Publications Top Noted & Contributions
Zhanjun Huang has authored and co-authored more than 30 papers and patents, many of which have been published in high-impact journals and presented at leading conferences. His research contributions span a wide range of topics, including fault diagnosis algorithms for microgrid inverters, adaptive control for MIMO systems, and distributed fault detection for nonlinear multi-agent systems. These publications reflect his innovative approaches and expertise in applying advanced techniques to solve complex engineering problems.

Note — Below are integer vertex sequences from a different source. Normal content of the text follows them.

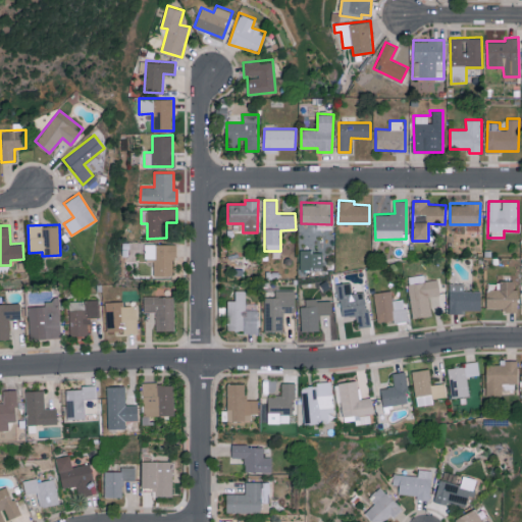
[(173,275),(174,244),(145,244),(145,258),(154,258),(153,275),(173,275)]
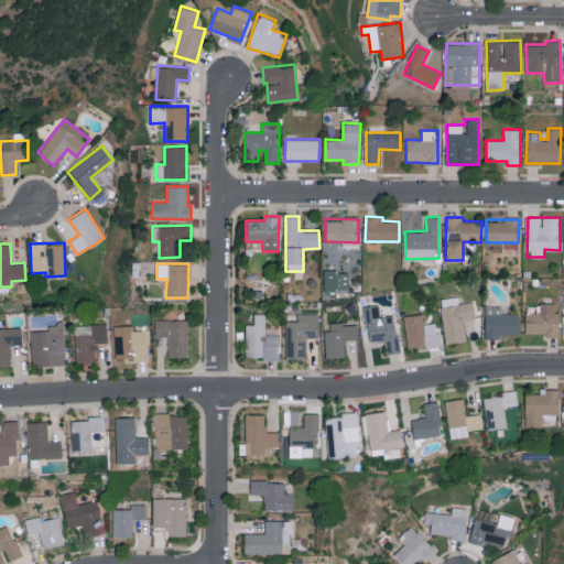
[(325,291),(348,290),(348,271),(324,271),(325,291)]
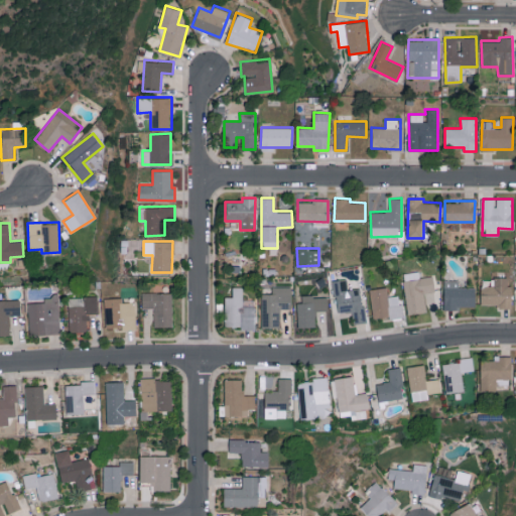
[(407,314),(426,312),(424,292),(434,291),(432,275),(419,277),(418,271),(403,273),(407,314)]
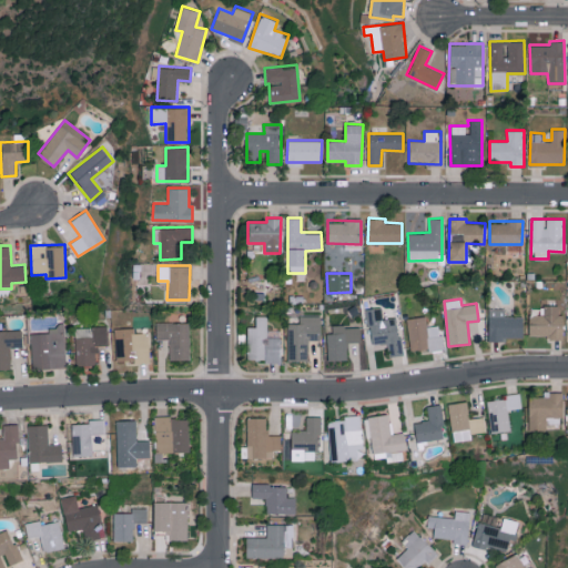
[(559,306),(529,306),(529,334),(548,335),(548,340),(564,340),(564,314),(559,314),(559,306)]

Title: Multi-UAV task allocation based on GCN-inspired binary stochastic L-BFGS
Authors: Zhang, A.; Zhang, B.; Bi, W.; Huang, Z.; Yang, M.
Journal: Computer Communications
Year: 2023
Volume: 212
Pages: 198–211
Title: Asymmetric Calibration and Characterization for Diff-Port Magnetic Field Probing System
Authors: Shao, W.; Li, H.; Huang, Z.; [and others]
Journal: IEEE Sensors Journal
Year: 2023
Volume: 23
Issue: 10
Pages: 10559–10567
Citations: 3
Title: Complementary Virtual Mirror Fault Diagnosis Method for Microgrid Inverter
Authors: Huang, Z.; Wang, Z.; Song, C.
Journal: IEEE Transactions on Industrial Informatics
Year: 2021
Volume: 17
Issue: 11
Pages: 7279–7290
Citations: 5
Title: Deep Echo State Network with Multiple Adaptive Reservoirs for Time Series Prediction
Authors: Wang, Z.; Yao, X.; Huang, Z.; Liu, L.
Journal: IEEE Transactions on Cognitive and Developmental Systems
Year: 2021
Volume: 13
Issue: 3
Pages: 693–704
Citations: 21
Title: A stability criterion for discrete-time fractional-order echo state network and its application
Authors: Yao, X.; Wang, Z.; Huang, Z.
Journal: Soft Computing
Year: 2021
Volume: 25
Issue: 6
Pages: 4823–4831
Research Timeline
Zhanjun Huang’s research trajectory has evolved over the years, with significant contributions made across various stages of his academic and professional journey. From his early work in communication engineering during his bachelor’s studies to his current focus on machine learning and fault diagnosis for electromechanical systems, each phase of his research timeline represents a progression towards deeper expertise and broader impact in the field of electrical engineering.